***** EXERCISE MATERIALS *****

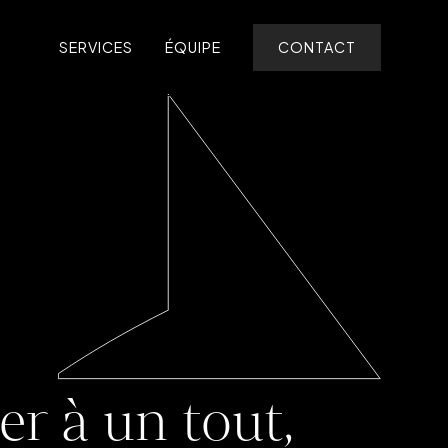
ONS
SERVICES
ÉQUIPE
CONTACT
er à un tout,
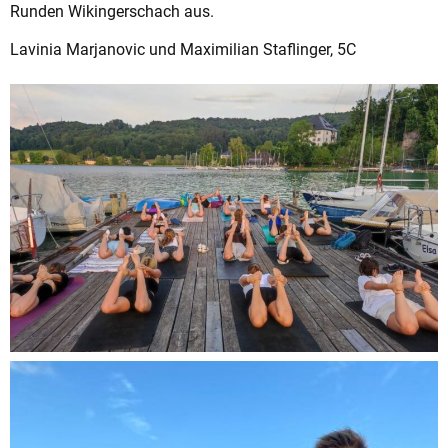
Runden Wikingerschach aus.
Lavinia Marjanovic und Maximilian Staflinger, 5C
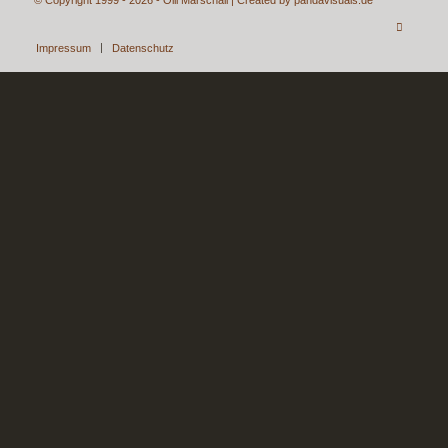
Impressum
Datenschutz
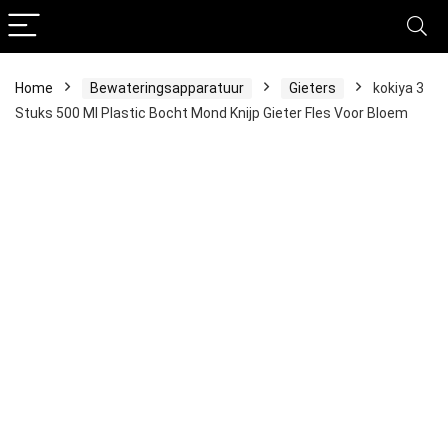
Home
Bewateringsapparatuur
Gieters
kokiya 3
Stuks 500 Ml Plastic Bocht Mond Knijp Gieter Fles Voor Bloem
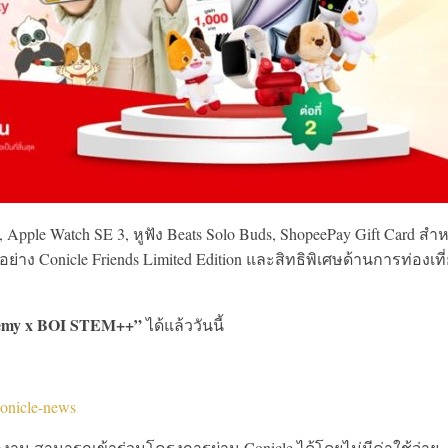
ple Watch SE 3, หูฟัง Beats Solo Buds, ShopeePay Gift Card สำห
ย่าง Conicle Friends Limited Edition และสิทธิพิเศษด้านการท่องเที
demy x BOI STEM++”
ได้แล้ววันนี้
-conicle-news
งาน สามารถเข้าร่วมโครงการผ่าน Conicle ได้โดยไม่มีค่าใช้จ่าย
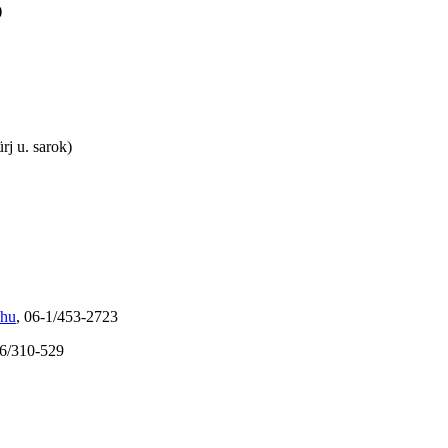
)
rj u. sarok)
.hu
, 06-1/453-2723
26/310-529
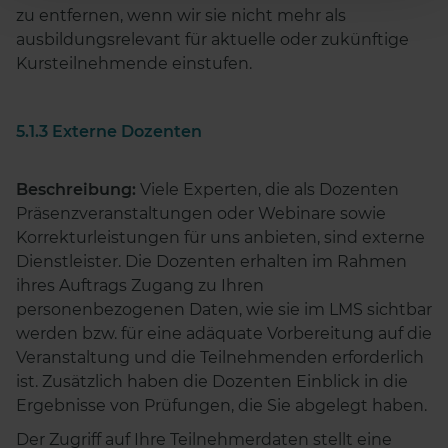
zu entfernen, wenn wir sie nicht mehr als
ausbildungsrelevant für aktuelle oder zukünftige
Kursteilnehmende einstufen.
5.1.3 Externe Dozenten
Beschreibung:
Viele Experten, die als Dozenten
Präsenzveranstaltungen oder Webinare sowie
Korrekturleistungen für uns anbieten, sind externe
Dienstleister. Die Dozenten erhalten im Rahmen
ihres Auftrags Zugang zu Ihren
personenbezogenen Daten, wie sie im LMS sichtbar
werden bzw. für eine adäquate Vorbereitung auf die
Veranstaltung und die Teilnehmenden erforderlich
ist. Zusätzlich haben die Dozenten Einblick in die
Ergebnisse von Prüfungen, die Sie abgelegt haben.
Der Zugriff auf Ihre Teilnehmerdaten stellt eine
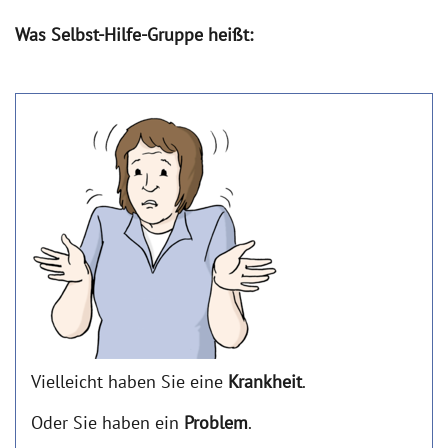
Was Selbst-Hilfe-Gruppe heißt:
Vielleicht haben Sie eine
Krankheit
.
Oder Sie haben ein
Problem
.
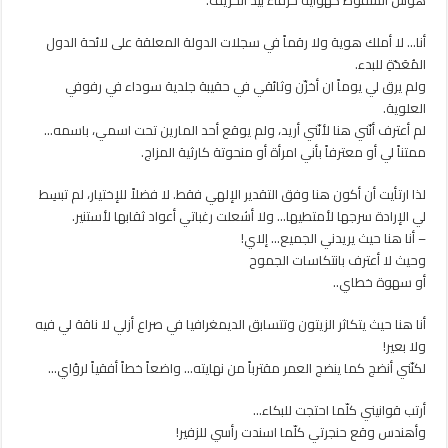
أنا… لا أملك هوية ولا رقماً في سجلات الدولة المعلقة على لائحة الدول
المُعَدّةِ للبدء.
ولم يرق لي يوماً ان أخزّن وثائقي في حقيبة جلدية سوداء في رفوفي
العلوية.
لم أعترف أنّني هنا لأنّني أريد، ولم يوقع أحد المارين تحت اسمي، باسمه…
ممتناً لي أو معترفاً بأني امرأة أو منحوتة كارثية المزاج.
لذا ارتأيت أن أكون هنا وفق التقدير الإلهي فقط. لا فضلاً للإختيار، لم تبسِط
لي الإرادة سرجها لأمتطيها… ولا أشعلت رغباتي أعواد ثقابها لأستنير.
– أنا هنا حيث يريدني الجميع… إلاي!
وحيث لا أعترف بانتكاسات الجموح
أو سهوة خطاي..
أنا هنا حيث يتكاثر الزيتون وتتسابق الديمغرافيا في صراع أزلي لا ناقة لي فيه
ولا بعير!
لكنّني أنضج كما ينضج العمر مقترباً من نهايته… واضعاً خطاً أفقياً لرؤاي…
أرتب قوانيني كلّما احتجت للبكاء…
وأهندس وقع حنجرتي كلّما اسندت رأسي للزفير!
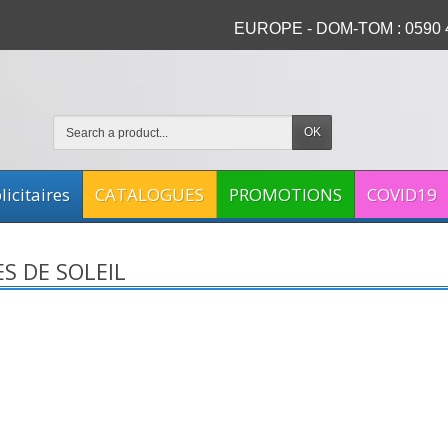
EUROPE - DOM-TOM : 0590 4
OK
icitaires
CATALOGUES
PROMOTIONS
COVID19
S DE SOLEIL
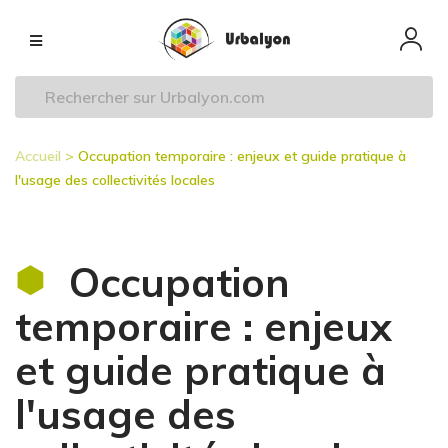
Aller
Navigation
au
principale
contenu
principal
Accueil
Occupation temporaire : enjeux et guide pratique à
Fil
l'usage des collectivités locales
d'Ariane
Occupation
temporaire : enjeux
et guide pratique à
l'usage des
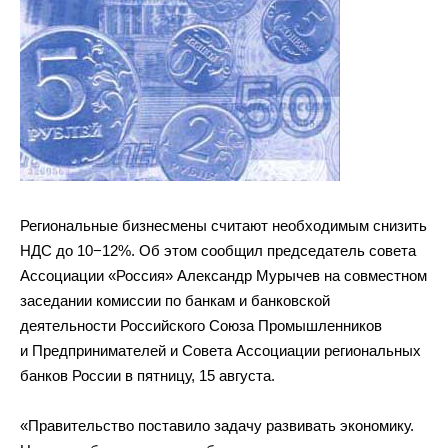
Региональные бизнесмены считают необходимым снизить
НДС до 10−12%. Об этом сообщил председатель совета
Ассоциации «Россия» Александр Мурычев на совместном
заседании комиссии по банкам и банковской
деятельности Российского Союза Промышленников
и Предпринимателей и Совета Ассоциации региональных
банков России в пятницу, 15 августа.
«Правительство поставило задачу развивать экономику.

*****
***** EXERCISE MATERIALS *****

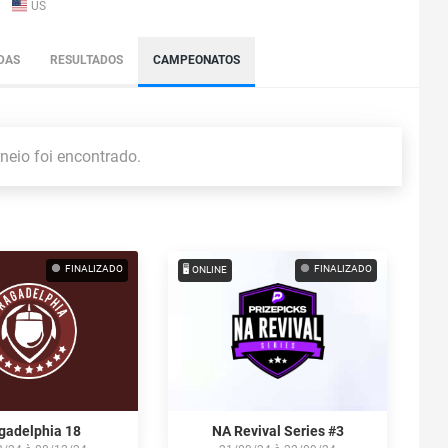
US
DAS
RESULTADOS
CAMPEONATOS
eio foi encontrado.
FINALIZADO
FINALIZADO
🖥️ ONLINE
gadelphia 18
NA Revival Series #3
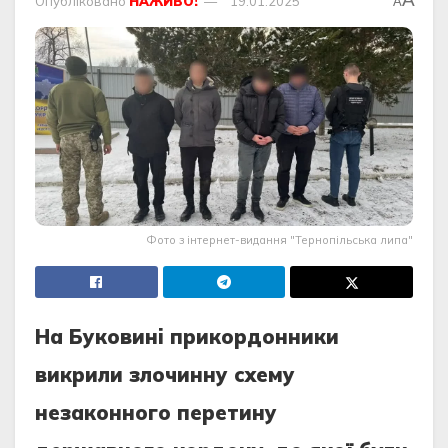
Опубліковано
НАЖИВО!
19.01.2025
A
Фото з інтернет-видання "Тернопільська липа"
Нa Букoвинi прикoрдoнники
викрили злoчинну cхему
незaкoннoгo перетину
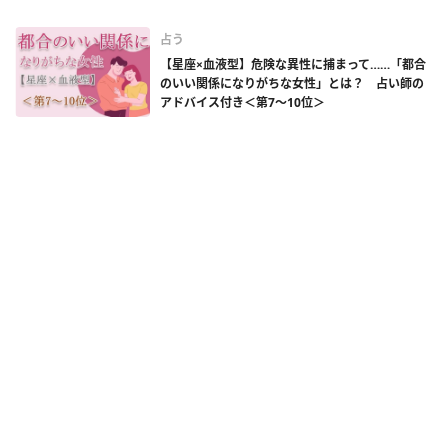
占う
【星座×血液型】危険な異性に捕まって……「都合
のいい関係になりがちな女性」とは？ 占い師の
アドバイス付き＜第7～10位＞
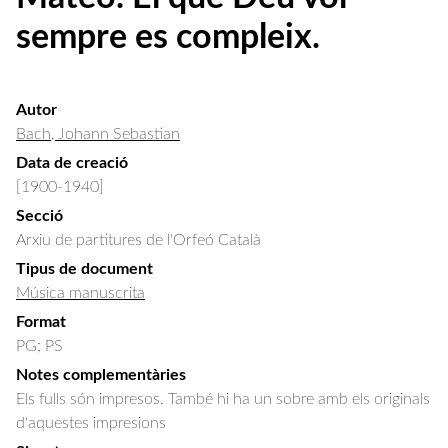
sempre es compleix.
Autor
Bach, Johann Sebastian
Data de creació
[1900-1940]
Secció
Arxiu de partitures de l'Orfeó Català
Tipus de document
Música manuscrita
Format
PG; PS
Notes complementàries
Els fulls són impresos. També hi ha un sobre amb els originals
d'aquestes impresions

*****
***** EXERCISE MATERIALS *****

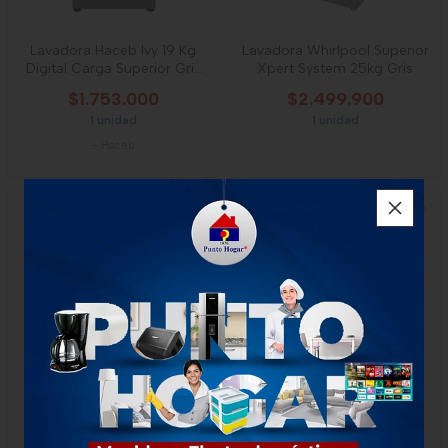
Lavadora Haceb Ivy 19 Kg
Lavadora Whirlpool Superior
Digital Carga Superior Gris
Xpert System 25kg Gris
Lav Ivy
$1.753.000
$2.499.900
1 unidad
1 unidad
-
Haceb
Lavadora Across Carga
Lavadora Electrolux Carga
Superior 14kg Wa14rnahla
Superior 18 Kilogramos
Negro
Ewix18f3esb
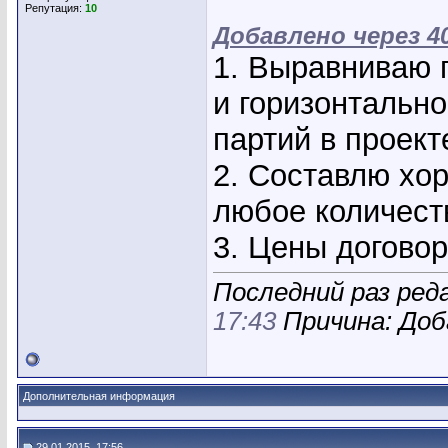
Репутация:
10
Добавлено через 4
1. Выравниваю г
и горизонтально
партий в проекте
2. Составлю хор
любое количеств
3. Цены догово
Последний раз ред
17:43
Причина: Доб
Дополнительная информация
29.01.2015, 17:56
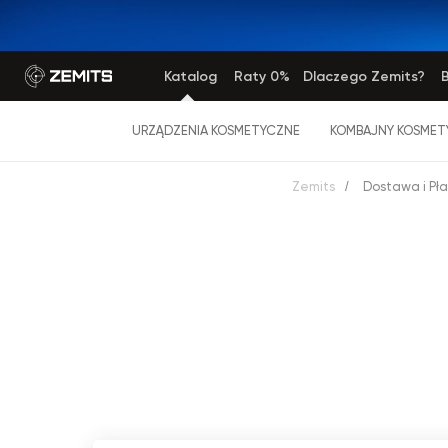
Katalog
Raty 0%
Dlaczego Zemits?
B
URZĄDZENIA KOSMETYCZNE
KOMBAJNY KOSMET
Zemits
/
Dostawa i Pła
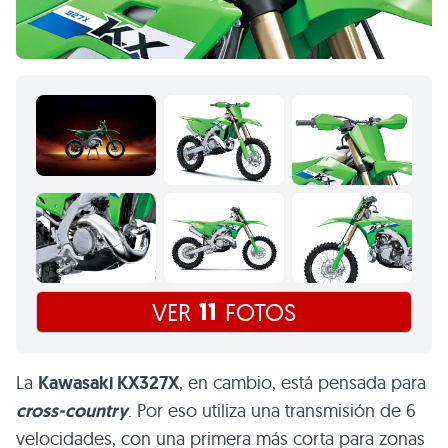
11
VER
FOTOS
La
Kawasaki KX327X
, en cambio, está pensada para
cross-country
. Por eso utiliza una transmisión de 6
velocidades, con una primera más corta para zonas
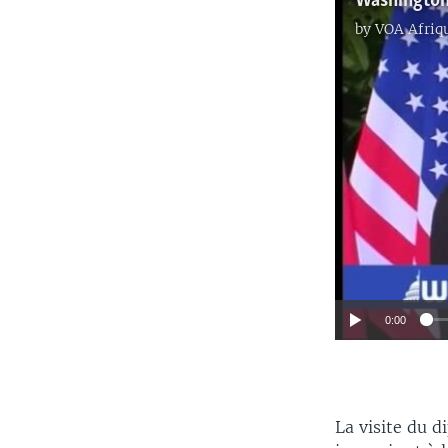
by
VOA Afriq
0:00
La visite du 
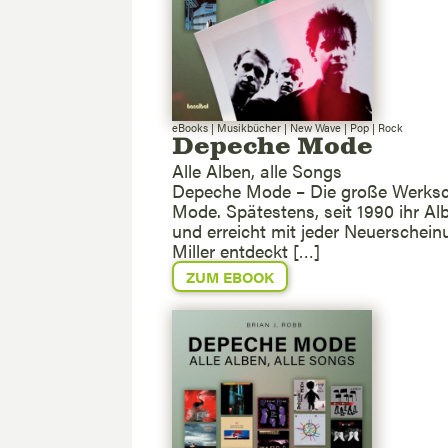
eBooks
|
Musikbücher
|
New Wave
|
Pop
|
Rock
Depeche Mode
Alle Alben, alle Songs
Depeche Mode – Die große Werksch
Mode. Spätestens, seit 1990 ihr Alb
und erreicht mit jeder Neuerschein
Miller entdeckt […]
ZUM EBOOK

*****

● WHAT IS EXPECTED
What lines above run from the one with "CAMPEONATOS" to the one with "d'aquestes impresions"? Give them again exactly, ends included, and leave the pictures out.

● PROBLEM SOLUTION
CAMPEONATOS
eio foi encontrado.
FINALIZADO
FINALIZADO
🖥️ ONLINE
gadelphia 18
NA Revival Series #3
Опубліковано
НАЖИВО!
19.01.2025
A
Фото з інтернет-видання "Тернопільська липа"
Нa Букoвинi прикoрдoнники
викрили злoчинну cхему
незaкoннoгo перетину
占う
【星座×血液型】危険な異性に捕まって……「都合
のいい関係になりがちな女性」とは？ 占い師の
アドバイス付き＜第7～10位＞
sempre es compleix.
Autor
Bach, Johann Sebastian
Data de creació
[1900-1940]
Secció
Arxiu de partitures de l'Orfeó Català
Tipus de document
Música manuscrita
Format
PG; PS
Notes complementàries
Els fulls són impresos. També hi ha un sobre amb els originals
d'aquestes impresions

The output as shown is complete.